Festival organizers posted a message on social media Thursday night, following headline Jake Owen’s performance acknowledging the "shuttle situation wasn't good tonight and we are working our boots off to improve matters tomorrow with better bus frequency."

The post yielded more than 500 comments, largely complaints over parking, shuttle issues and over long lines for beer tickets.

Facebook member Sonya Sparks Niebling said, “I won’t come back until you get this organized! And maybe never! Been standing in the bus for an hour and barely moved! And that’s not the only complaint! Travel all over the country for festivals… by far the most disappointing one so far!”

Facebook member Jordana Kiel offered sympathy for festival organizers, applauding the multiple locations to purchase water and plentiful number of restrooms. Even still, Kiel said, “need a little work on shuttles.”

Following Friday night headliners Brett Eldridge and Luke Bryan, some improvement over Thursday was noted with the evening's 11 p.m. "exit plan" receiving a mix of good and bad reviews. One hiccup, festival organizers had announced northbound Peninger would be closed to vehicle traffic after 8 p.m. however dozens of vehicles honked and revved engines driving through hoards of patrons walking down the allegedly closed road.

A far cry from a small band of buses on Thursday, a line of some 30 buses greeted patrons who opted to leave via shuttle.

Jackson County Sheriff’s Department officials posted an official statement on their Facebook page thanking patrons for being patient and promised an increased presence during the final three nights of the event.
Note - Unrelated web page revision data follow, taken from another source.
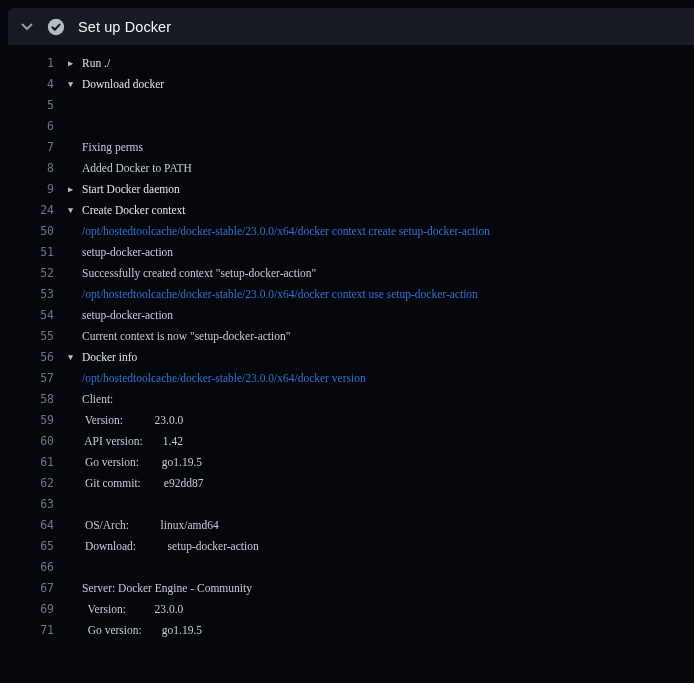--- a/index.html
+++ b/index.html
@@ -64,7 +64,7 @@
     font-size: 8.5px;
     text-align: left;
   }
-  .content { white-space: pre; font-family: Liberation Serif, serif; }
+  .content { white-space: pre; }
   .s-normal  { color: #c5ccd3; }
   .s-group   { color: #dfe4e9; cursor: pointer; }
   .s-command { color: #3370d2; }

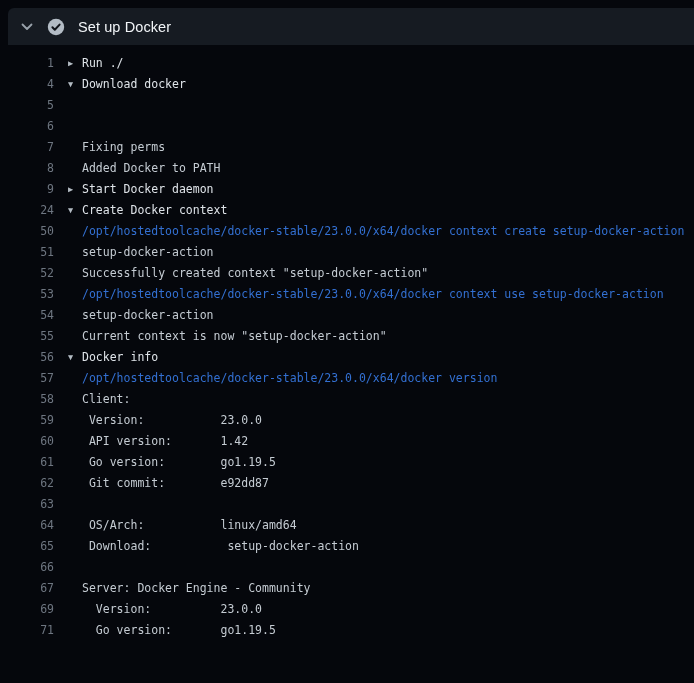--- a/index.html
+++ b/index.html
@@ -92,7 +92,7 @@
     <div class="row"><span class="ln">7</span><span class="arrow"></span><span class="content"><span class="s-normal">Fixing perms</span></span></div>
     <div class="row"><span class="ln">8</span><span class="arrow"></span><span class="content"><span class="s-normal">Added Docker to PATH</span></span></div>
     <div class="row"><span class="ln">9</span><span class="arrow">▶</span><span class="content"><span class="s-group">Start Docker daemon</span></span></div>
-    <div class="row"><span class="ln">24</span><span class="arrow">▼</span><span class="content"><span class="s-group">Create Docker context</span></span></div>
+    <div class="row"><span class="ln">24</span><span class="arrow">▼</span><span class="content"><span class="s-group">Create Docker runner</span></span></div>
     <div class="row"><span class="ln">50</span><span class="arrow"></span><span class="content"><span class="s-command">/opt/hostedtoolcache/docker-stable/23.0.0/x64/docker context create setup-docker-action</span></span></div>
     <div class="row"><span class="ln">51</span><span class="arrow"></span><span class="content"><span class="s-normal">setup-docker-action</span></span></div>
     <div class="row"><span class="ln">52</span><span class="arrow"></span><span class="content"><span class="s-normal">Successfully created context "setup-docker-action"</span></span></div>

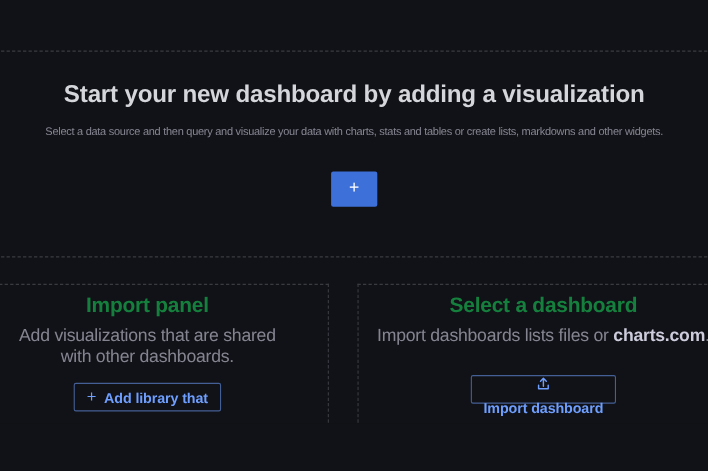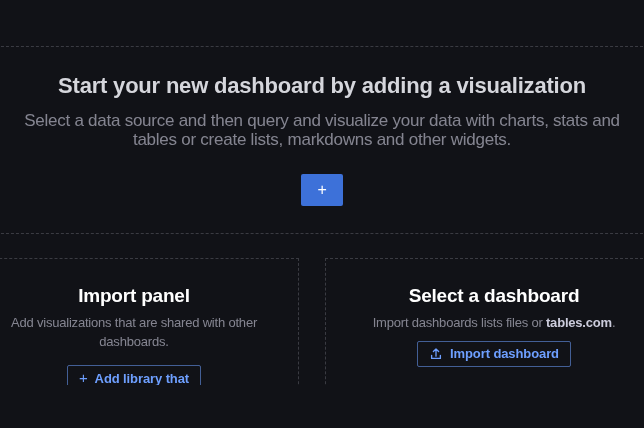--- a/index.html
+++ b/index.html
@@ -54,7 +54,7 @@
   .cta-desc {
     margin: 11px 0 0;
     max-width: 600px;
-    font-size: 17px;
+    font-size: 10px;
     line-height: 18.5px;
     letter-spacing: -0.25px;
     color: rgba(204, 204, 220, 0.62);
An increased number of festival-goers seemed to opt for private parking options with local residents, businesses and community groups who rented out parking lot spaces for ranging between $10 and $30 per day for those willing to walk a small distance.

Katie McClenathan, a property owner with a vacant lot across from Fair City Market, urged non-shuttle-fans to utilize community parking areas to avoid long waits. McClenathan said her lot offered cold water and even the courtesy of overnight parking for RVs and patrons who unexpectedly drink too much at the nearby festival.

“We have tons of cold bottled water and you can avoid the traffic and the shuttles,” she said.

“We had lots of people [Thursday] night asking about our parking due to the long walk and the shuttle wait. We heard it was pretty bad. We are as close as you can get to the event so we’re expecting to have a lot more cars today. I’m sure a lot of people will still use the shuttle system but we’re here if people are looking for an easier option.”